While these conditions are quite favorable for sellers in terms of pricing, it is not so positive for real estate brokerages like RDFN due to the lower volume of transactions. At the same time, RDFN has no plans on taking its foot off the pedal in terms of advertising and in terms of adding new agents to its team. Consequently, RDFN expects to continue bleeding red ink as it seeks to build on its market share, improve its service, and increase its closing success rates.
Taking a closer look at its Q4 results, RDFN posted a loss per share of ($0.02), beating analysts' expectations by $0.03. Also, net loss did improve significantly on a year/year basis coming in at ($1.8) million versus ($5.3) million in the year ago period. This was despite the fact that gross margin dipped to 30% from 32%.
On the topline revenue was up 43% to $95.8 million, also exceeding the $91.6 million Capital IQ consensus, and also climbing from the 35% revenue growth achieved in both Q3 and Q2. This was driven by continued market share gains which reached 0.71% of U.S. existing home sales. That represents a 0.15% increase from 4Q16.
During its earnings conference call last night, management also highlighted its newer Redfin Now segment in which the company directly purchases homes from buyers, renovates them, and then re-sells them. Although still only a fractional component of the total business, RDFN is increasingly bullish on its prospects. This is evidenced by the fact that it plans to increase its home purchases to $20 million in Q1 from the prior $10 million level.
Another potential catalyst for RDFN is that it is investing and developing new software that will allow customers and agents to write up offers in minutes. When combined with another one of its up-and-coming segments, Redfin Mortgage, the company will eventually be able to streamline the whole closing process digitally. Along with its much lower commissions and market leading site, RDFN will have some potent competitive advantages in its arsenal.
On the downside, RDFN did issue weaker-than-expected 1Q18 guidance, forecasting revenue of $74.6-$78.4 million versus the $80.1 million consensus. Furthermore, net losses are expected to widen to ($38.7)-($35.9) million compared to the ($0.28.1) million loss in 1Q17. Hurting its outlook is the aforementioned tight housing supply. Inventory levels remain low, driving home prices higher. In turn, this is keeping some buyers on the sidelines, diminishing closing success rates for its agents. To combat this, RDFN is planning on adding more agents to its team, which will allow each agent to focus their attention more on individual customers.

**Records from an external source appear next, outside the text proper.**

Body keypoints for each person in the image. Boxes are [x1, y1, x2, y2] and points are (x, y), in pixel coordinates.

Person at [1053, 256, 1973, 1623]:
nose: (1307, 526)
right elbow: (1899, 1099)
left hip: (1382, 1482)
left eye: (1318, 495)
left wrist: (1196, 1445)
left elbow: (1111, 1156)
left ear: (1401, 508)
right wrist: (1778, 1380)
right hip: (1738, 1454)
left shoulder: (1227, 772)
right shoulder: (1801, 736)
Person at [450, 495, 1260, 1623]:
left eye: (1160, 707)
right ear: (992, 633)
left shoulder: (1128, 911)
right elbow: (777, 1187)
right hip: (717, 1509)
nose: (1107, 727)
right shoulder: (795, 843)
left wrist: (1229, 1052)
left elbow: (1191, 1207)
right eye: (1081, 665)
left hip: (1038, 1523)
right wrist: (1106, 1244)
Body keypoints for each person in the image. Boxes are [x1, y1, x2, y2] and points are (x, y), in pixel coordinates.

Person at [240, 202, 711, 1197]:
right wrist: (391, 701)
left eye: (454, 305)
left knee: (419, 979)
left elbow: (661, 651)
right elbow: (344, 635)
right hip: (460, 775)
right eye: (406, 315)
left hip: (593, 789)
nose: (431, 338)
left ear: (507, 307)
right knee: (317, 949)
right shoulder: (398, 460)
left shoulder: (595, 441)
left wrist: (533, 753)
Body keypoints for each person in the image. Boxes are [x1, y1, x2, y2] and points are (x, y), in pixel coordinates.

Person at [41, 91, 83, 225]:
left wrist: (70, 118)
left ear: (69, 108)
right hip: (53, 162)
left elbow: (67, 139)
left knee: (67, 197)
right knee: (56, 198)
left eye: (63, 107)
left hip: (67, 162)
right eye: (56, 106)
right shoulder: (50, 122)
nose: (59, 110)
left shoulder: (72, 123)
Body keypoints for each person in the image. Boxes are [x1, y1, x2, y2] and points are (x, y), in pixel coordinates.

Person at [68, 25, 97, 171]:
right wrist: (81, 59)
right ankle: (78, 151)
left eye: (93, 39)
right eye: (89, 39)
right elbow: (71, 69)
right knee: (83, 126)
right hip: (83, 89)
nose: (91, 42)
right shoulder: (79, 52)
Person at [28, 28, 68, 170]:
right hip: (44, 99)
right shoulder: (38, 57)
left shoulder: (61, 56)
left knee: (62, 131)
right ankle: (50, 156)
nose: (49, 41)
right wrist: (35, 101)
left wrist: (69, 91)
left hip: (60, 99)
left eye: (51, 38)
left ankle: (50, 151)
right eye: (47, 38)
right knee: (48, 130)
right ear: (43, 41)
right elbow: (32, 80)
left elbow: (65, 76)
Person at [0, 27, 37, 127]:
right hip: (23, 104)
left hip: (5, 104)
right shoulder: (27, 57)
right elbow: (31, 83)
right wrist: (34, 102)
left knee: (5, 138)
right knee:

And lastly, RDFN also intends to ramp up its advertising despite the slower market. Management feels that there is still plenty of room for growth in terms of name recognition, particularly on the brokerage side of the business. In the long run, this could help drive faster market share gains, but, it will come at the expense of profitability in the near term -- evidenced by the steeper expected losses.